Document segment:
3 Weeks on the Colorado River
How do you pack to survive for three weeks of off grid adventure down 280 fluvial miles of the Colorado River? Safety gear? Check. Sleeping bag and pad? Check. Warm layers, sun layers, costumes? Check, check, check. Rookies often ask around to see what others had brought down the canyon before that they would not want to leave behind. The answers varied from copious amounts of lotion to abate the harshness of a sandy desert environment on the skin, multiple pairs of sunglasses, glow in the dark bocce, to a good cotton shirt to spoil yourself with at camp. Now that it’s our time to offer sage wisdom on indispensable items for a Grand Canyon trip, we have a simple answer. The only thing you really need for your trip is a Plover Robe.

Task: Transcribe the Colorado River trip text in full, word for word, including its heading. None of the material has any role in this.

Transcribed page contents
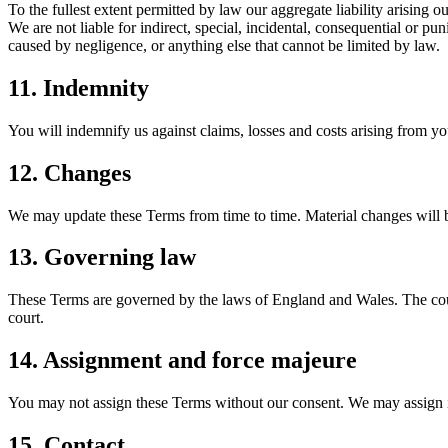
To the fullest extent permitted by law our aggregate liability arising o
We are not liable for indirect, special, incidental, consequential or pu
caused by negligence, or anything else that cannot be limited by law.
11. Indemnity
You will indemnify us against claims, losses and costs arising from yo
12. Changes
We may update these Terms from time to time. Material changes will b
13. Governing law
These Terms are governed by the laws of England and Wales. The court
court.
14. Assignment and force majeure
You may not assign these Terms without our consent. We may assign in c
15. Contact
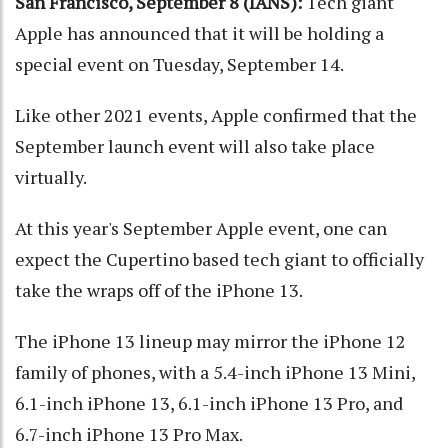
San Francisco, September 8 (IANS):
Tech giant
Apple has announced that it will be holding a
special event on Tuesday, September 14.
Like other 2021 events, Apple confirmed that the
September launch event will also take place
virtually.
At this year's September Apple event, one can
expect the Cupertino based tech giant to officially
take the wraps off of the iPhone 13.
The iPhone 13 lineup may mirror the iPhone 12
family of phones, with a 5.4-inch iPhone 13 Mini,
6.1-inch iPhone 13, 6.1-inch iPhone 13 Pro, and
6.7-inch iPhone 13 Pro Max.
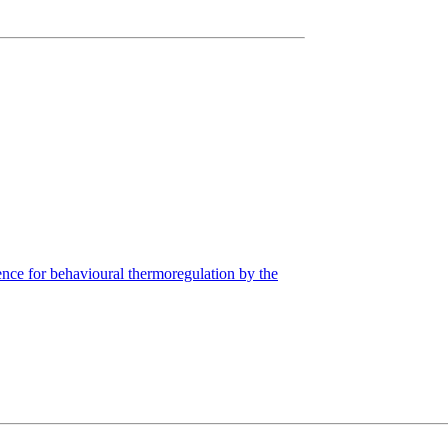
nce for behavioural thermoregulation by the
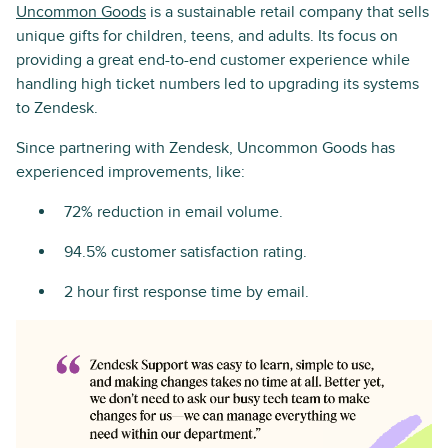
Uncommon Goods
is a sustainable retail company that sells
unique gifts for children, teens, and adults. Its focus on
providing a great end-to-end customer experience while
handling high ticket numbers led to upgrading its systems
to Zendesk.
Since partnering with Zendesk, Uncommon Goods has
experienced improvements, like:
72% reduction in email volume.
94.5% customer satisfaction rating.
2 hour first response time by email.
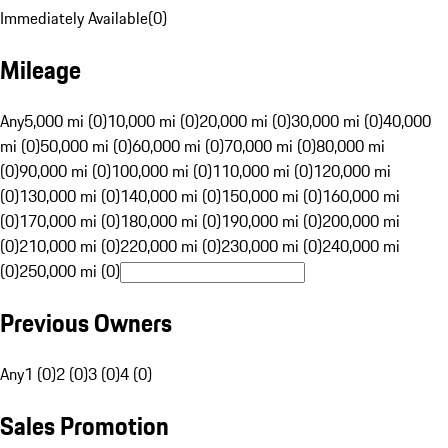
Immediately Available
(
0
)
Mileage
Any
5,000 mi (0)
10,000 mi (0)
20,000 mi (0)
30,000 mi (0)
40,000
mi (0)
50,000 mi (0)
60,000 mi (0)
70,000 mi (0)
80,000 mi
(0)
90,000 mi (0)
100,000 mi (0)
110,000 mi (0)
120,000 mi
(0)
130,000 mi (0)
140,000 mi (0)
150,000 mi (0)
160,000 mi
(0)
170,000 mi (0)
180,000 mi (0)
190,000 mi (0)
200,000 mi
(0)
210,000 mi (0)
220,000 mi (0)
230,000 mi (0)
240,000 mi
(0)
250,000 mi (0)
Previous Owners
Any
1 (0)
2 (0)
3 (0)
4 (0)
Sales Promotion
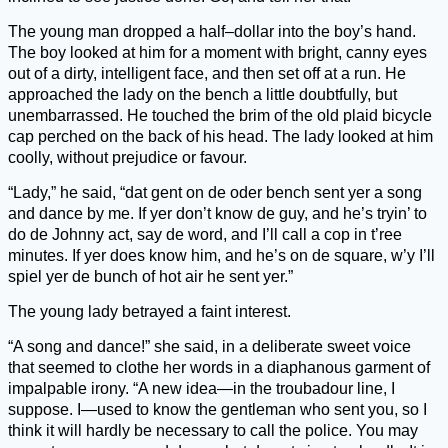
The young man dropped a half–dollar into the boy’s hand.
The boy looked at him for a moment with bright, canny eyes
out of a dirty, intelligent face, and then set off at a run. He
approached the lady on the bench a little doubtfully, but
unembarrassed. He touched the brim of the old plaid bicycle
cap perched on the back of his head. The lady looked at him
coolly, without prejudice or favour.
“Lady,” he said, “dat gent on de oder bench sent yer a song
and dance by me. If yer don’t know de guy, and he’s tryin’ to
do de Johnny act, say de word, and I’ll call a cop in t’ree
minutes. If yer does know him, and he’s on de square, w’y I’ll
spiel yer de bunch of hot air he sent yer.”
The young lady betrayed a faint interest.
“A song and dance!” she said, in a deliberate sweet voice
that seemed to clothe her words in a diaphanous garment of
impalpable irony. “A new idea—in the troubadour line, I
suppose. I—used to know the gentleman who sent you, so I
think it will hardly be necessary to call the police. You may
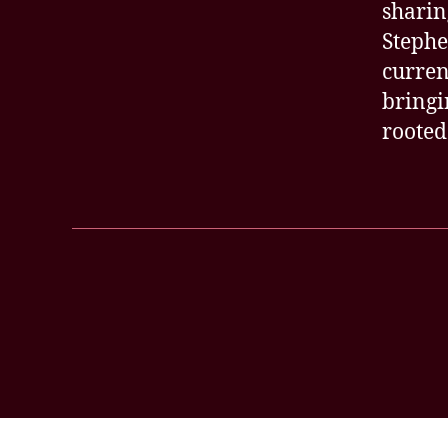
sharin
Stephe
curren
bringi
rooted
Posts
pagination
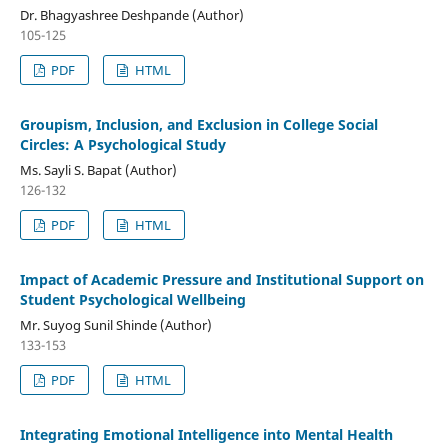
Dr. Bhagyashree Deshpande (Author)
105-125
PDF
HTML
Groupism, Inclusion, and Exclusion in College Social
Circles: A Psychological Study
Ms. Sayli S. Bapat (Author)
126-132
PDF
HTML
Impact of Academic Pressure and Institutional Support on
Student Psychological Wellbeing
Mr. Suyog Sunil Shinde (Author)
133-153
PDF
HTML
Integrating Emotional Intelligence into Mental Health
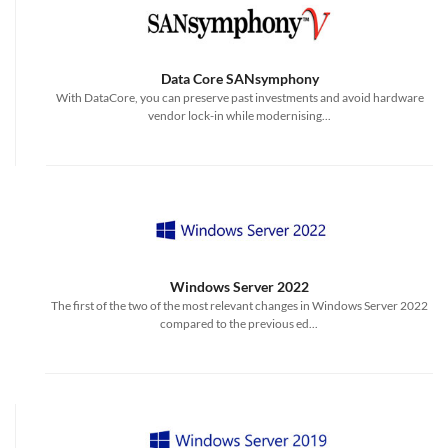
Data Core SANsymphony
With DataCore, you can preserve past investments and avoid hardware
vendor lock-in while modernising...
Windows Server 2022
The first of the two of the most relevant changes in Windows Server 2022
compared to the previous ed...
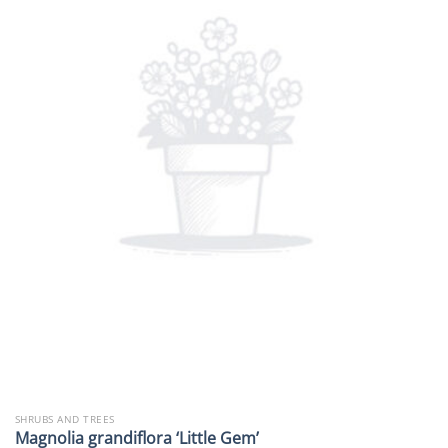
SHRUBS AND TREES
Magnolia grandiflora ‘Little Gem’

Answer area:
3 Weeks on the Colorado River
How do you pack to survive for three weeks of off grid adventure down 280 fluvial miles of the Colorado River? Safety gear? Check. Sleeping bag and pad? Check. Warm layers, sun layers, costumes? Check, check, check. Rookies often ask around to see what others had brought down the canyon before that they would not want to leave behind. The answers varied from copious amounts of lotion to abate the harshness of a sandy desert environment on the skin, multiple pairs of sunglasses, glow in the dark bocce, to a good cotton shirt to spoil yourself with at camp. Now that it’s our time to offer sage wisdom on indispensable items for a Grand Canyon trip, we have a simple answer. The only thing you really need for your trip is a Plover Robe.